# Movie Recommendation System
This notebook demonstrates how to build a hybrid movie recommendation system using collaborative filtering and content-based filtering techniques.

In [None]:
import pandas as pd
import numpy as np
from sklearn.feature_extraction.text import TfidfVectorizer
from sklearn.metrics.pairwise import cosine_similarity
from surprise import Dataset, Reader, SVD
from surprise.model_selection import train_test_split
import matplotlib.pyplot as plt
import seaborn as sns


## Load and Preview Data

In [None]:
# Load ratings and metadata files
ratings = pd.read_csv('ratings.csv')
movies = pd.read_csv('movies_metadata.csv', low_memory=False)
keywords = pd.read_csv('keywords.csv')
credits = pd.read_csv('credits.csv')

# Preview datasets
ratings.head()


## Data Cleaning

In [None]:
# Convert movieId to numeric, dropping invalid rows
movies['id'] = pd.to_numeric(movies['id'], errors='coerce')
movies = movies.dropna(subset=['id'])
movies['id'] = movies['id'].astype(int)

# Merge datasets
movies = movies[['id', 'title', 'overview']]
ratings['movieId'] = ratings['movieId'].astype(int)
merged = pd.merge(ratings, movies, left_on='movieId', right_on='id')
merged.dropna(subset=['overview'], inplace=True)

merged.head()


## Collaborative Filtering with SVD

In [None]:
reader = Reader(rating_scale=(0.5, 5.0))
data = Dataset.load_from_df(ratings[['userId', 'movieId', 'rating']], reader)
trainset, testset = train_test_split(data, test_size=0.2)

model = SVD()
model.fit(trainset)
predictions = model.test(testset)

from surprise import accuracy
rmse = accuracy.rmse(predictions)
print(f"RMSE: {rmse}")


## Content-Based Filtering with TF-IDF

In [None]:
tfidf = TfidfVectorizer(stop_words='english')
movies['overview'] = movies['overview'].fillna('')
tfidf_matrix = tfidf.fit_transform(movies['overview'])

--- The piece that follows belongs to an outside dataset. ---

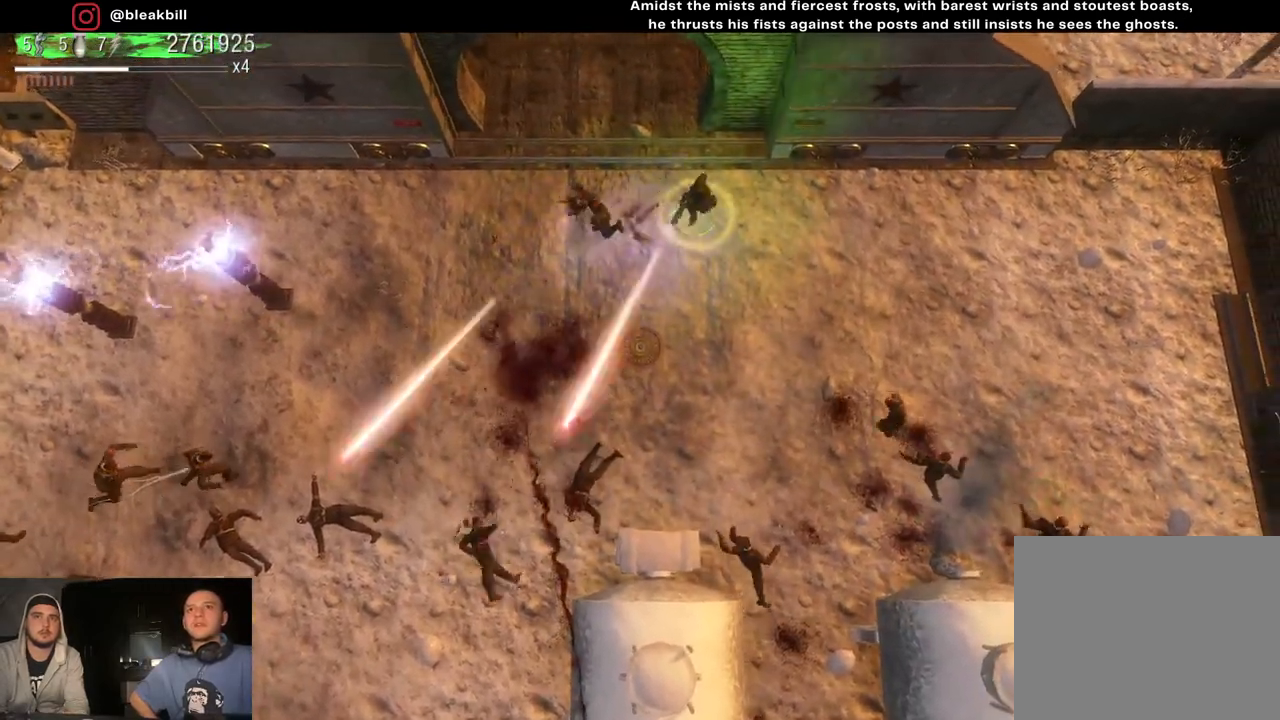
{"buttons": [], "left_stick": "left", "right_stick": "down-right", "events": [[33, "right_stick", "down"], [50, "left_stick", "left"], [167, "right_stick", "down-right"]]}
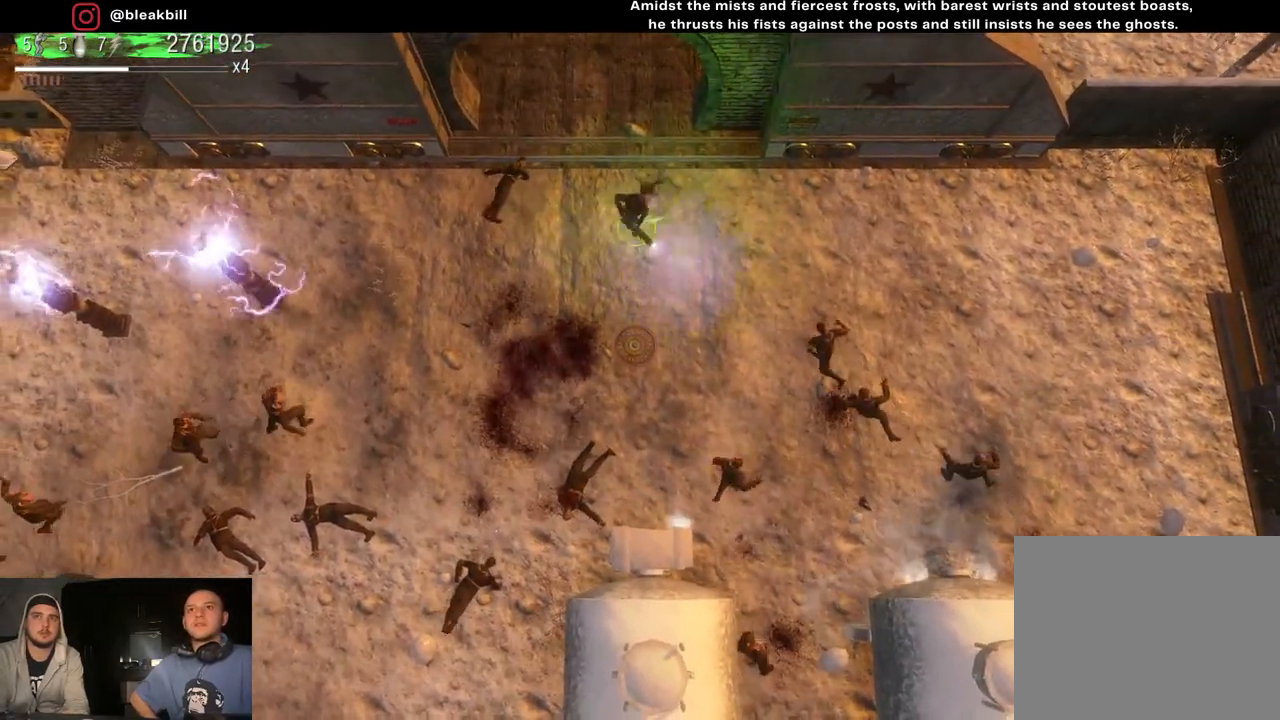
{"buttons": [], "left_stick": "right", "right_stick": "down-right", "events": [[17, "left_stick", "up-left"], [200, "left_stick", "up-right"], [250, "left_stick", "right"]]}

cosine_sim = cosine_similarity(tfidf_matrix, tfidf_matrix)
indices = pd.Series(movies.index, index=movies['title']).drop_duplicates()

def get_recommendations(title, cosine_sim=cosine_sim):
    idx = indices[title]
    sim_scores = list(enumerate(cosine_sim[idx]))
    sim_scores = sorted(sim_scores, key=lambda x: x[1], reverse=True)
    sim_scores = sim_scores[1:11]
    movie_indices = [i[0] for i in sim_scores]
    return movies['title'].iloc[movie_indices]

get_recommendations('The Dark Knight')


## Hybrid Recommendation System

In [None]:
def hybrid_recommendation(user_id, title, model, cosine_sim=cosine_sim):
    idx = indices[title]
    sim_scores = list(enumerate(cosine_sim[idx]))
    sim_scores = sorted(sim_scores, key=lambda x: x[1], reverse=True)
    sim_scores = sim_scores[1:26]
    movie_indices = [i[0] for i in sim_scores]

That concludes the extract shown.